O episódio final da quinta temporada de The Boys, intitulado “Blood and Bone”, marcou o encerramento definitivo da aclamada sátira de super-heróis do Prime Video. Enquanto grande parte do público aguardava ansiosamente pelo confronto derradeiro entre o Capitão Pátria (Homelander), interpretado por Antony Starr, e Billy Butcher, vivido por Karl Urban, o capítulo final também serviu para definir o destino dos demais vigilantes que compõem o grupo central. Entre eles, a trajetória de Kimiko Miyashiro, interpretada por Karen Fukuhara, destaca-se por oferecer uma conclusão profundamente humana e esperançosa, contrastando drasticamente com o destino cruel que a personagem enfrentou na obra original de Garth Ennis e Darrick Robertson.
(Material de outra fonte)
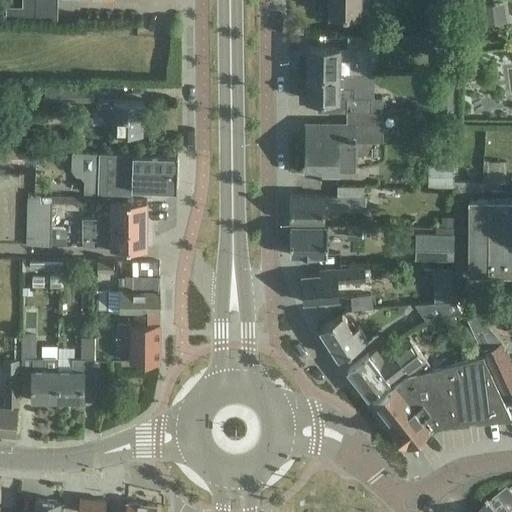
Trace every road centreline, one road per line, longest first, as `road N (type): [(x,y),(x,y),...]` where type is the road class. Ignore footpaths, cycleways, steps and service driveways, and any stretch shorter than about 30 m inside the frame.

Em entrevista concedida ao quadro Ladies Night, do portal Collider, Karen Fukuhara detalhou a importância do desfecho de sua personagem. No clímax da série, Kimiko assume um papel de protagonismo ao manifestar habilidades radioativas similares às de Soldier Boy, personagem de Jensen Ackles. É através desse poder que ela consegue neutralizar as capacidades de Homelander e Butcher, permitindo que o embate final entre os dois rivais ocorra. Fukuhara ressaltou que, para canalizar essa força, Kimiko visualiza Frenchie, interpretado por Tomer Capone, em um momento que simboliza o fechamento de um ciclo. Segundo a atriz, essa experiência ensinou a Kimiko que a verdadeira força sempre residiu dentro dela, uma lição que ela só pôde internalizar plenamente após a perda de seu companheiro.
A evolução de Kimiko em relação aos quadrinhos

A disparidade entre a série e os quadrinhos é notável. Na obra original, o arco dos personagens toma um rumo sombrio quando Butcher planeja liberar um vírus capaz de exterminar todos os super-humanos. Nesse cenário, Butcher acaba assassinando Kimiko, Frenchie e Leitinho (Mother’s Milk), antes de ser finalmente contido por Hughie. A adaptação televisiva, contudo, optou por um caminho de sobrevivência e redenção. Hughie e Annie (Erin Moriarty) permanecem juntos, com Annie esperando um filho e Hughie dedicando-se a uma loja de eletrônicos. Leitinho se reúne com sua família e assume a responsabilidade de cuidar de Ryan Butcher, papel de Cameron Crovetti. Kimiko, por sua vez, decide viajar para a França, onde adota um cachorro, concretizando um plano que havia discutido com Frenchie antes de sua morte.
Ao conferir esse desfecho a Kimiko, a série não apenas conclui seu arco narrativo, mas a estabelece como uma personagem muito mais completa do que sua contraparte nos quadrinhos, onde ela era frequentemente reduzida a uma arma silenciosa. A produção do Prime Video explorou as causas de seu mutismo e sua gradual recuperação da humanidade, tornando sua jornada um dos pontos altos da adaptação.
A visão de Eric Kripke sobre o encerramento
O showrunner Eric Kripke, em conversa com o Collider, explicou a filosofia por trás do final. Para Kripke, a escolha de um desfecho esperançoso foi intencional. Ele pontuou que a esperança não é um caminho fácil, exigindo sacrifícios e enfrentando falhas, mas que ela permanece como uma possibilidade real. Essa mensagem reflete a decisão de Kimiko e dos outros membros da equipe de buscarem uma vida além da violência. Embora a série principal tenha chegado ao fim, o legado de The Boys permanece, com o criador enfatizando que a evolução dos personagens e o distanciamento do material de origem foram fundamentais para transmitir a mensagem central da obra: a de que é possível encontrar um propósito mesmo após um histórico de traumas e conflitos brutais.